ESTRATTO:

⁂

Dopo averla «avvicinata» leggendola e facendosela raccontare proprio durante quel viaggio, ha «creato» questo brano, questo battito elettronico che si intitola Heaven, cioè paradiso, e nel testo porta una sorta di racconto ex post, qualcosa simile a un presagio: «Penso di essere appena morto e di andare in paradiso». Il video, che è bellissimo, è stato girato in Madagascar e, come tutto il disco Tim, rispecchia per filo e per segno le volontà espresse da Avicii prima di suicidarsi a Muscat, la capitale dell'Oman, in un momento di profonda depressione.

Insomma, per farla breve, il suo disco è una chicca e la memoria di questo sfortunato artista non è stata sfigurata dal solito sciacallaggio commerciale post mortem. Idem per i Queen, che sono il gruppo rock attualmente più trasmesso dalle radio e ascoltato in giro per il mondo, nonostante Freddie Mercury sia morto ben 28 anni fa. Il merito è, senza dubbio, del resto della band, che non si è mai esposta senza scrupoli al mercato della reliquia. A rinfrescare la memoria di uno dei migliori cantanti di sempre, e di una delle storie più affascinanti e sfortunate del rock, è stato anche il film Bohemian Rhapsody di Bryan Singer che non ha soltanto vinto 4 Oscar, non è stato soltanto il film più visto in Italia nel 2018 incassando quasi un miliardo di dollari in tutto il mondo, ma si è rivelato il più credibile detonatore per il rilancio dei Queen. E l'effetto si nota ancora oggi, a quasi un anno dall'anteprima alla Wembley Arena di Londra. A differenza di altri episodi analoghi, nessuno ha obiettato nulla sul successo globale di quello che è diventato il «biopic» musicale di maggior successo della storia del cinema. Anzi. Chi non era neanche nato quando Freddie Mercury cantava Radio Gaga, in anteprima mondiale al Festival di Sanremo del 1984, ha scoperto l'epopea favolosa e artisticamente inattaccabile di uno dei gruppi rock decisivi negli anni Settanta e Ottanta. In più, quel film ha lanciato una tendenza che ha portato e porterà altri titoli musicali sugli schermi di tutti. In poche parole, è il cosiddetto «traino generazionale», ossia quell'evento che apre le porte del passato a chi non lo conosce ma si scopre interessato.

⁂

[Voci di dati salvate]

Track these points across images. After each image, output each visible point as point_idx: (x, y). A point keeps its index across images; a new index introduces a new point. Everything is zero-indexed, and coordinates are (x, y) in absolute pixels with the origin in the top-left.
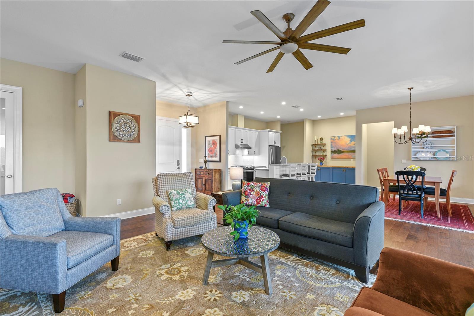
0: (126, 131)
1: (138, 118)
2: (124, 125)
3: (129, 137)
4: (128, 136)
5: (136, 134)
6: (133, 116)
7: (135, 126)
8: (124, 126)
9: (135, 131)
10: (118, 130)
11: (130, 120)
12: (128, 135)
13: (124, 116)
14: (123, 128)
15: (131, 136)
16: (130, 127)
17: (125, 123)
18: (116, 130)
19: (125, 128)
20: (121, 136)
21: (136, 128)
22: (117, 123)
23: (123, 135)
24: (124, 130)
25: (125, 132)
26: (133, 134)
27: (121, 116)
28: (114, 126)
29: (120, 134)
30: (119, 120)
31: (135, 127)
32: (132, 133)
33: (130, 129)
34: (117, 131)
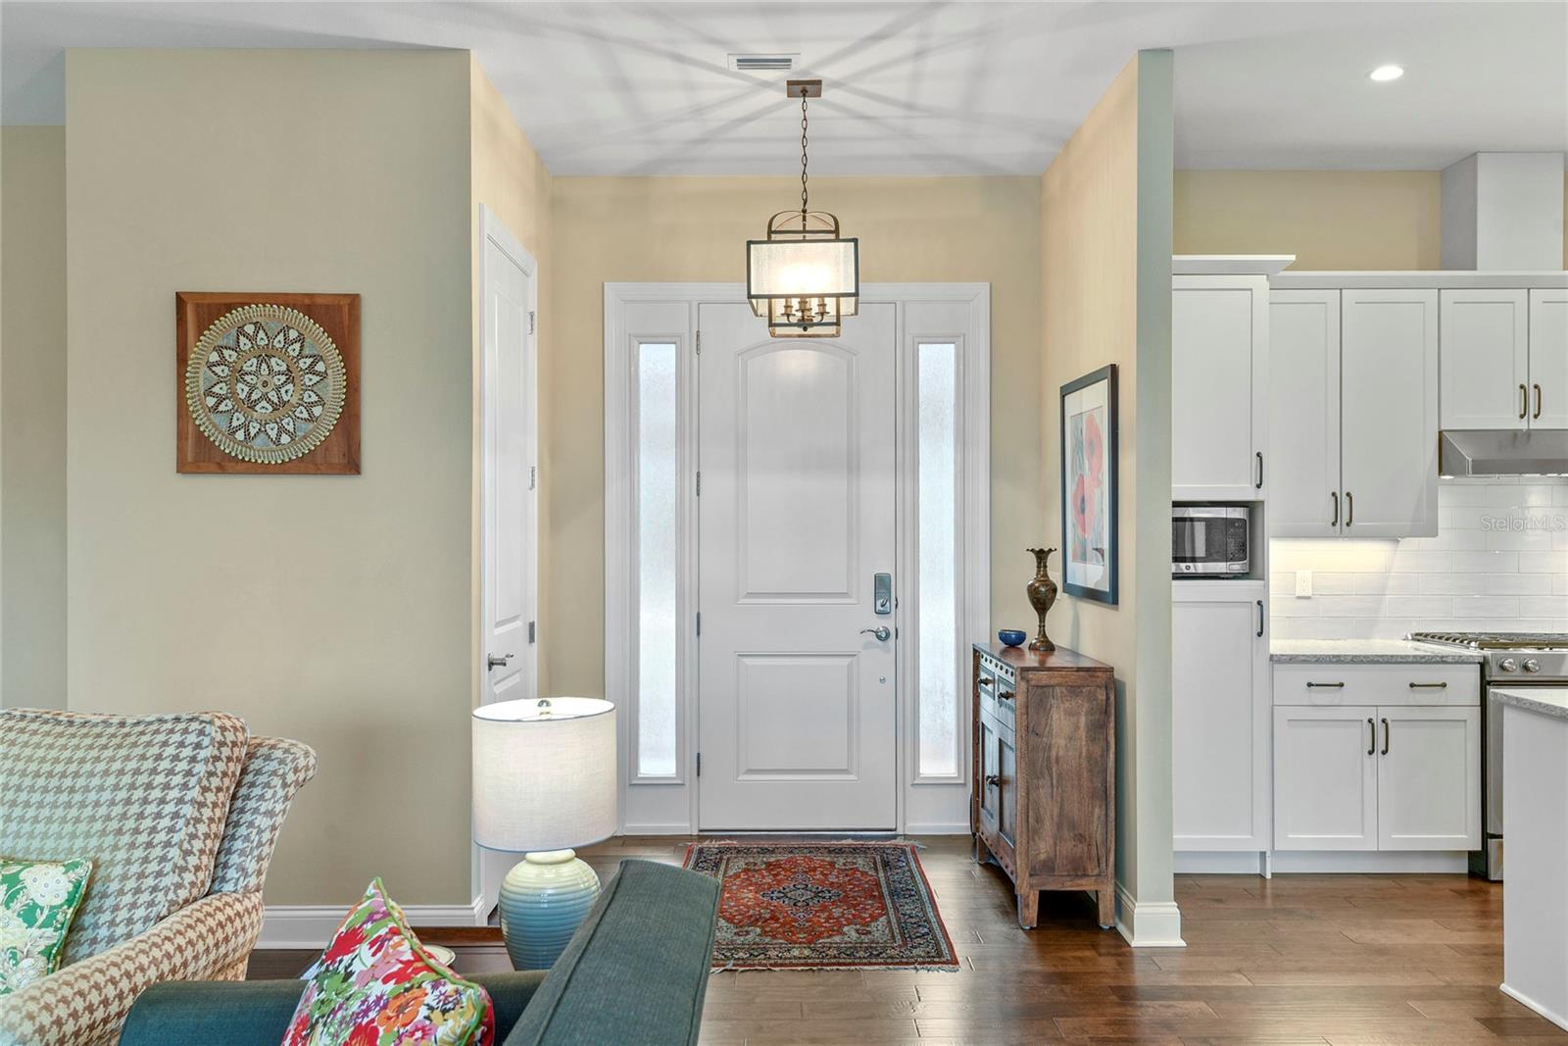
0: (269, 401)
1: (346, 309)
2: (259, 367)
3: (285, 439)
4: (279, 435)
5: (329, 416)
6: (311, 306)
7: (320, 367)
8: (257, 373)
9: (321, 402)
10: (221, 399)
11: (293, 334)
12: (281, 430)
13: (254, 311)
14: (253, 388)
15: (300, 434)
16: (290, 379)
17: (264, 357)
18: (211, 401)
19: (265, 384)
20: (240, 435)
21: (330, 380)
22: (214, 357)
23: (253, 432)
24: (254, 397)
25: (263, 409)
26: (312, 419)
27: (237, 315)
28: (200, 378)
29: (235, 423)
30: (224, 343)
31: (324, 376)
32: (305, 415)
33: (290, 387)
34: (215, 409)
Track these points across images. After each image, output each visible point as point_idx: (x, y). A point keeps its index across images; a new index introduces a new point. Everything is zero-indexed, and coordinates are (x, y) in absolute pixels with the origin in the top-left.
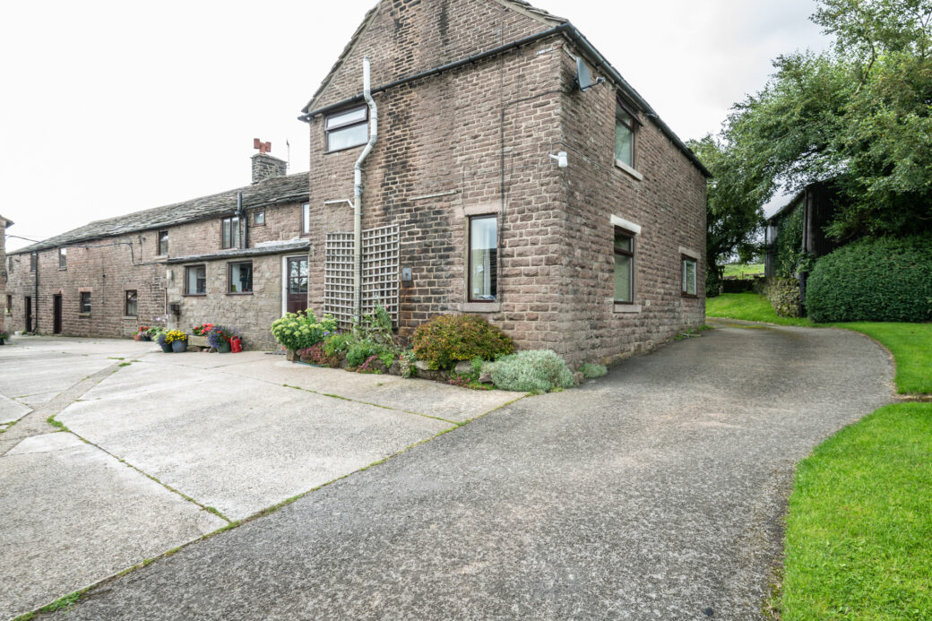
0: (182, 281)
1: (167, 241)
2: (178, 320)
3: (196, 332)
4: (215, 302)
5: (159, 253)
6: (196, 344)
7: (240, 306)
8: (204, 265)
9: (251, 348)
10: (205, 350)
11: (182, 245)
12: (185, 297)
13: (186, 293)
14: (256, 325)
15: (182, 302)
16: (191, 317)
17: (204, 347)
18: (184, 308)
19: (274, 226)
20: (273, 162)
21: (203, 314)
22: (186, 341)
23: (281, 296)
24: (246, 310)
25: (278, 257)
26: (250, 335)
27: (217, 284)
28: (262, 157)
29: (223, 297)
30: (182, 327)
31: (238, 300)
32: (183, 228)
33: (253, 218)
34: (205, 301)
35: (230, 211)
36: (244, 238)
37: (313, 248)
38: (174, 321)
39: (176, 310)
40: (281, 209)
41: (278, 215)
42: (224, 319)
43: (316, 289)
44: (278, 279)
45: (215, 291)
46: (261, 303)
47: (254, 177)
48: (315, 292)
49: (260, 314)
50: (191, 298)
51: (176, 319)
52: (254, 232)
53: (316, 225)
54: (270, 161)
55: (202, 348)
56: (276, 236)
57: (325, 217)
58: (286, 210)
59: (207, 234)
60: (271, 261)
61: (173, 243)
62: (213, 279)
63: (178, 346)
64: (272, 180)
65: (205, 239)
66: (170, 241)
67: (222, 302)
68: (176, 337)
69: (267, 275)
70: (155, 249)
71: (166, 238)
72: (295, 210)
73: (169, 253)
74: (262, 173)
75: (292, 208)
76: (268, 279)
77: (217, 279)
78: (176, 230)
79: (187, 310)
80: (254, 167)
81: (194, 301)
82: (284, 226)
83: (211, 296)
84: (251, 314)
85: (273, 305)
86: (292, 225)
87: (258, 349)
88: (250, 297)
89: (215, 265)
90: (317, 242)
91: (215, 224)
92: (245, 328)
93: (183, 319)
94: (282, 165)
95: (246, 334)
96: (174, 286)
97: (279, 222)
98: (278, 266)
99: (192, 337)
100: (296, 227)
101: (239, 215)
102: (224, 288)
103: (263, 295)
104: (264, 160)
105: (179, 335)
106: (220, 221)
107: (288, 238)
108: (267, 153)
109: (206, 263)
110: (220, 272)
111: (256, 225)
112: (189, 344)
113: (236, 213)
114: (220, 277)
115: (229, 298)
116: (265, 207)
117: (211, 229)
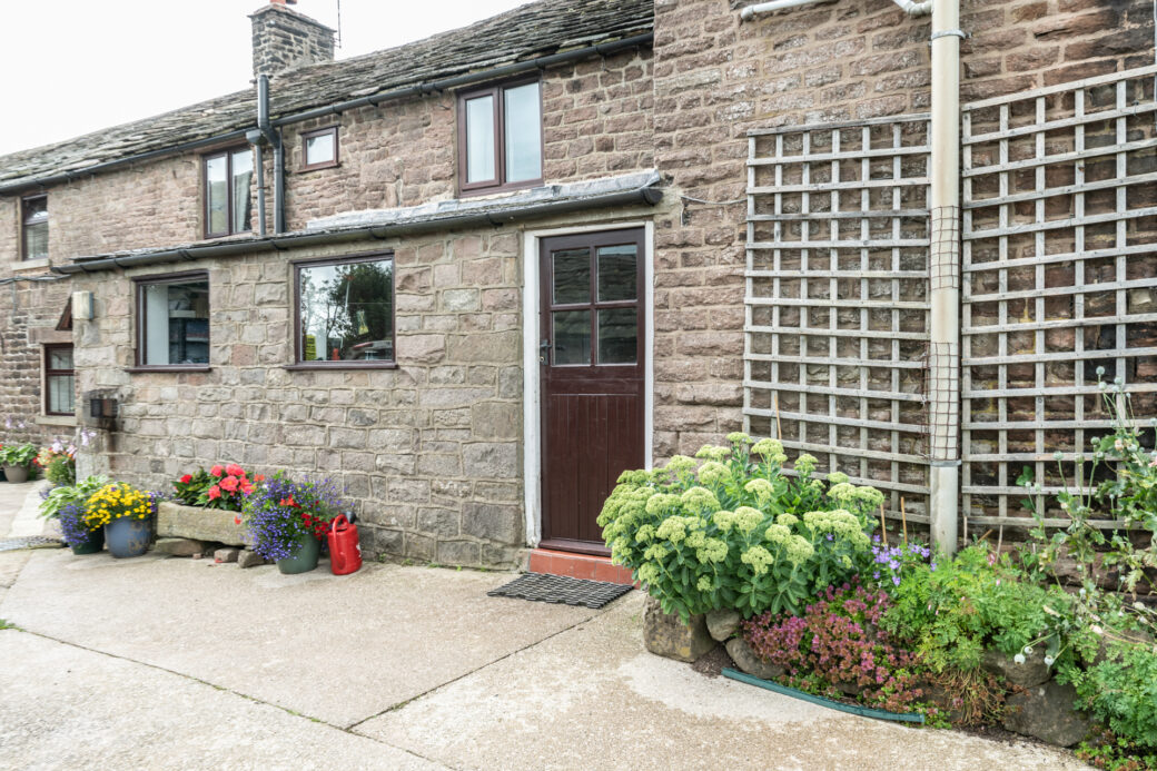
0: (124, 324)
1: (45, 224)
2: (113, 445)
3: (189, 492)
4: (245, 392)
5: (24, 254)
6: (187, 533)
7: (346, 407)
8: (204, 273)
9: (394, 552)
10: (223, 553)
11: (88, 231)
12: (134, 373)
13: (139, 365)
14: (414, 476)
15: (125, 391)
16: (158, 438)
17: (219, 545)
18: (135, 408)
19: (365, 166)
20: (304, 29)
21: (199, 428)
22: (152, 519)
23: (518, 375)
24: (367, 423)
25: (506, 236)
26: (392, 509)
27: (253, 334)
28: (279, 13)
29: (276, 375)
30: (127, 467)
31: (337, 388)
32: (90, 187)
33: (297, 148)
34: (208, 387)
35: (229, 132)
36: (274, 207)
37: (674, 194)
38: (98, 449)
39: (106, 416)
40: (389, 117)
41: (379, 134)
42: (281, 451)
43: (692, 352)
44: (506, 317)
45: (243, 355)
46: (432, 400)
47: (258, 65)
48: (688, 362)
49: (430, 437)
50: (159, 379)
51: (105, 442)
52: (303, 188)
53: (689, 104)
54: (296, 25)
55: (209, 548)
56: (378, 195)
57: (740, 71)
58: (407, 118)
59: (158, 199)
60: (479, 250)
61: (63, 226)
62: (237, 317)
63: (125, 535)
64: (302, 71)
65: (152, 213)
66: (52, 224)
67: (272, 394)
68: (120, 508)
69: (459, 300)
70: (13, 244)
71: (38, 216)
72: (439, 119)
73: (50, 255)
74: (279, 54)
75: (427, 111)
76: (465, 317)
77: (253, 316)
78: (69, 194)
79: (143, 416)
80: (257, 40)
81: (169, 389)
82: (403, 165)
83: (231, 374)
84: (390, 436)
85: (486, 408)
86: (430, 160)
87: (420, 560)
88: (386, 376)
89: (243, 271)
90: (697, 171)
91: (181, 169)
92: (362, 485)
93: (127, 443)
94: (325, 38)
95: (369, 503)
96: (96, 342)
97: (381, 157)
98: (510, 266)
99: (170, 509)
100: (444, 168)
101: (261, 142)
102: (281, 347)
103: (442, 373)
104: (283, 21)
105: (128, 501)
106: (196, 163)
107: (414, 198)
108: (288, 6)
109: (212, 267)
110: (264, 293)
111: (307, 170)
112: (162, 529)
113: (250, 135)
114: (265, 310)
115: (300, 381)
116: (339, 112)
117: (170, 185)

⁂

ANALISI DEL MATERIALE:
1 – Rispondi a queste domande sull'estratto su Avicii e i Queen:
(a) In quale paese è stato girato il video di Heaven?
(b) In quale città è morto Avicii?
(c) Quanti Oscar ha vinto il film Bohemian Rhapsody?
2 – Elenca tutti i titoli di canzoni, dischi e film citati nell'estratto su Avicii e i Queen.
3 – Riprendi l'estratto su Avicii e i Queen e proseguilo dopo la sua ultima frase.

RISPOSTE SCRITTE:
1 –
(a) In Madagascar.
(b) A Muscat, la capitale dell'Oman.
(c) 4 Oscar.

2 – Heaven, Tim, Bohemian Rhapsody, Radio Gaga

3 –
La liquidità impalpabile della musica di oggi spesso cancella le radici e, nel flusso mostruoso e inarrestabile dello streaming, obbliga gli ascoltatori all'hic et nunc, al qui e ora, senza neanche il tempo materiale di guardarsi indietro ed esplorare i padri o i fratelli maggiori dei musicisti che ascoltiamo oggi. Così ci vuole magari la Regina Elisabbetta per rimettere sotto i riflettori George Michael, morto nel 2016 e per il pubblico più giovane già condannato ai margini dall'implacabile rinnovamento continuo delle classifiche. Secondo la biografia di Bryan Morrison, manager degli Wham di George Michael e Andrew Ridgeley, Queen Elisabeth sarebbe stata una loro grande fan, al punto da conoscere a memoria molte loro canzoni. Magari basta un «gancio» del genere a sdoganare questo artista anche ai giovanissimi. Idem per Prince, un altro che è ancora attuale anche con pezzi registrati negli anni Ottanta come Purple rain (sempre un classico in radio).

Insomma, finalmente è il tempo a decretare quali canzoni sono senza tempo, non lo sciacallaggio post mortem.